:: GIVEN TEXT ::

○ ○ ○ ○ ○ ○ ○

A number of emotions were running through my head this past weekend as my social media timelines were filling up with the news of the shooting at a gay nightclub, Pulse, in Orlando. The gunman opened fire inside of Pulse around 2 a.m. on Sunday morning, killing 49 people and wounding 53, making this the deadliest mass shooting in U.S. history.
Words cannot express the absolute disgust and contempt I feel about how the country has been handling mass shootings. But the case of Orlando is different. Orlando was a hate crime.
CNN, the New York Times, Fox news, and any other news outlet will tell you that the gunman was an ISIS sympathizer. They will tell you that he pledged allegiance to ISIS before he was shot down and killed by the Orlando police. Donald Trump will blame the Muslim population for this attack and tweet out, “Appreciate the congrats for being right on radical Islamic terrorism,” hours after 49 people just got killed. But very few will describe the incident using the words “hate crime.”

○ ○ ○ ○ ○ ○ ○

:: PROBLEM 1 ::
Translate this sentence from the Orlando essay into Spanish: "Words cannot express the absolute disgust and contempt I feel about how the country has been handling mass shootings."
The rows have no connection to the Orlando essay.

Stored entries
○ ○ ○ ○ ○ ○ ○

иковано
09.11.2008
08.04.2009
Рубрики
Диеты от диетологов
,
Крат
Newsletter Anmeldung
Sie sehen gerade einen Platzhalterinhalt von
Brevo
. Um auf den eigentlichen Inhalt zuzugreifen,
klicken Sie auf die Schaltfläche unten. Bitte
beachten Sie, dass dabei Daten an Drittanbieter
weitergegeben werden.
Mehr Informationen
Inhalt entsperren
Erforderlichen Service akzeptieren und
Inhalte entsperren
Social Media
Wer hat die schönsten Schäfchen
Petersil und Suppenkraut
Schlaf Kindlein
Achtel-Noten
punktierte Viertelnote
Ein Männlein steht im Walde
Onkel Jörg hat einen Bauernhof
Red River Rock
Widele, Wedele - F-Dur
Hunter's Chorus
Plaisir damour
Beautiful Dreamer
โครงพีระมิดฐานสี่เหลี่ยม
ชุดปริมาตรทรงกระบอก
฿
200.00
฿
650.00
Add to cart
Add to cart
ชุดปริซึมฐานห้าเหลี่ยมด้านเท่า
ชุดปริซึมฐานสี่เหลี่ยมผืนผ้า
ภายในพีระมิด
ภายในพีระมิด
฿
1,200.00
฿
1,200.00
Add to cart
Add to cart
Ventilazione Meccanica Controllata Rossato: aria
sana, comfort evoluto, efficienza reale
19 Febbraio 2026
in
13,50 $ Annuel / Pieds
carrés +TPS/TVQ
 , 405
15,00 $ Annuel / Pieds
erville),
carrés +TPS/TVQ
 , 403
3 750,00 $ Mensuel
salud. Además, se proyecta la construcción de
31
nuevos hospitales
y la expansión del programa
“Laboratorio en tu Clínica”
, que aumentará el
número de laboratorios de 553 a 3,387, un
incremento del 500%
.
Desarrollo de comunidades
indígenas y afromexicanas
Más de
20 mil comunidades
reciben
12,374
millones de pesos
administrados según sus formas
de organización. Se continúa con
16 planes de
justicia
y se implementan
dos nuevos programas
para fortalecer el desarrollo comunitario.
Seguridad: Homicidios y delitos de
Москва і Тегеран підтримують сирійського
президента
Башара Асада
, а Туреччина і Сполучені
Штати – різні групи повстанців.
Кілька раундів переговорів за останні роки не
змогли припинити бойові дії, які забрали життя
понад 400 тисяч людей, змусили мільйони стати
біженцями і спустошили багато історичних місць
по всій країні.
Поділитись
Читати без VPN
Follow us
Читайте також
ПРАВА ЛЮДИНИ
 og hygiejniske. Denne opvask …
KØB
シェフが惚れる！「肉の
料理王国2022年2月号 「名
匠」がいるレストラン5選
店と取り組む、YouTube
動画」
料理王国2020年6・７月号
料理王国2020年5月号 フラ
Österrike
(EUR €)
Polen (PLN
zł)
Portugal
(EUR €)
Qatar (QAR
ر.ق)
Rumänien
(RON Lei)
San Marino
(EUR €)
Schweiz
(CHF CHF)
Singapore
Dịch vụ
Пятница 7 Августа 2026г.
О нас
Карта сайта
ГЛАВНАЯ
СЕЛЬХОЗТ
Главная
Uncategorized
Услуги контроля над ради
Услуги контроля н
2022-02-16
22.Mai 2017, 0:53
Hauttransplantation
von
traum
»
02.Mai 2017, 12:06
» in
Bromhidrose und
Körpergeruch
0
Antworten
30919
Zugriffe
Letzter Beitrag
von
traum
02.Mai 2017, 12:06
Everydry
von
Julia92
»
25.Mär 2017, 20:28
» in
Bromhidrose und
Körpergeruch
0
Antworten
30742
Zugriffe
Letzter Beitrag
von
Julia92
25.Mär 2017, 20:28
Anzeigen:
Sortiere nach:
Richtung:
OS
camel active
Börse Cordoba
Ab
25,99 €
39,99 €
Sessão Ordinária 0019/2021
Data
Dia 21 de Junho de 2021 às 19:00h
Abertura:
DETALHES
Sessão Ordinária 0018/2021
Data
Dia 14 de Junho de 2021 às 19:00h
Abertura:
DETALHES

○ ○ ○ ○ ○ ○ ○

:: PROBLEM 2 ::
Reproduce the rows from the first line of the rows to the line with "nuevos hospitales", switching "Add to cart" to "Buy now" and leaving everything else unchanged.

:: REPLY 1 ::
Las palabras no pueden expresar el absoluto asco y desprecio que siento por la forma en que el país ha estado manejando los tiroteos masivos.

:: REPLY 2 ::
иковано
09.11.2008
08.04.2009
Рубрики
Диеты от диетологов
,
Крат
Newsletter Anmeldung
Sie sehen gerade einen Platzhalterinhalt von
Brevo
. Um auf den eigentlichen Inhalt zuzugreifen,
klicken Sie auf die Schaltfläche unten. Bitte
beachten Sie, dass dabei Daten an Drittanbieter
weitergegeben werden.
Mehr Informationen
Inhalt entsperren
Erforderlichen Service akzeptieren und
Inhalte entsperren
Social Media
Wer hat die schönsten Schäfchen
Petersil und Suppenkraut
Schlaf Kindlein
Achtel-Noten
punktierte Viertelnote
Ein Männlein steht im Walde
Onkel Jörg hat einen Bauernhof
Red River Rock
Widele, Wedele - F-Dur
Hunter's Chorus
Plaisir damour
Beautiful Dreamer
โครงพีระมิดฐานสี่เหลี่ยม
ชุดปริมาตรทรงกระบอก
฿
200.00
฿
650.00
Buy now
Buy now
ชุดปริซึมฐานห้าเหลี่ยมด้านเท่า
ชุดปริซึมฐานสี่เหลี่ยมผืนผ้า
ภายในพีระมิด
ภายในพีระมิด
฿
1,200.00
฿
1,200.00
Buy now
Buy now
Ventilazione Meccanica Controllata Rossato: aria
sana, comfort evoluto, efficienza reale
19 Febbraio 2026
in
13,50 $ Annuel / Pieds
carrés +TPS/TVQ
 , 405
15,00 $ Annuel / Pieds
erville),
carrés +TPS/TVQ
 , 403
3 750,00 $ Mensuel
salud. Además, se proyecta la construcción de
31
nuevos hospitales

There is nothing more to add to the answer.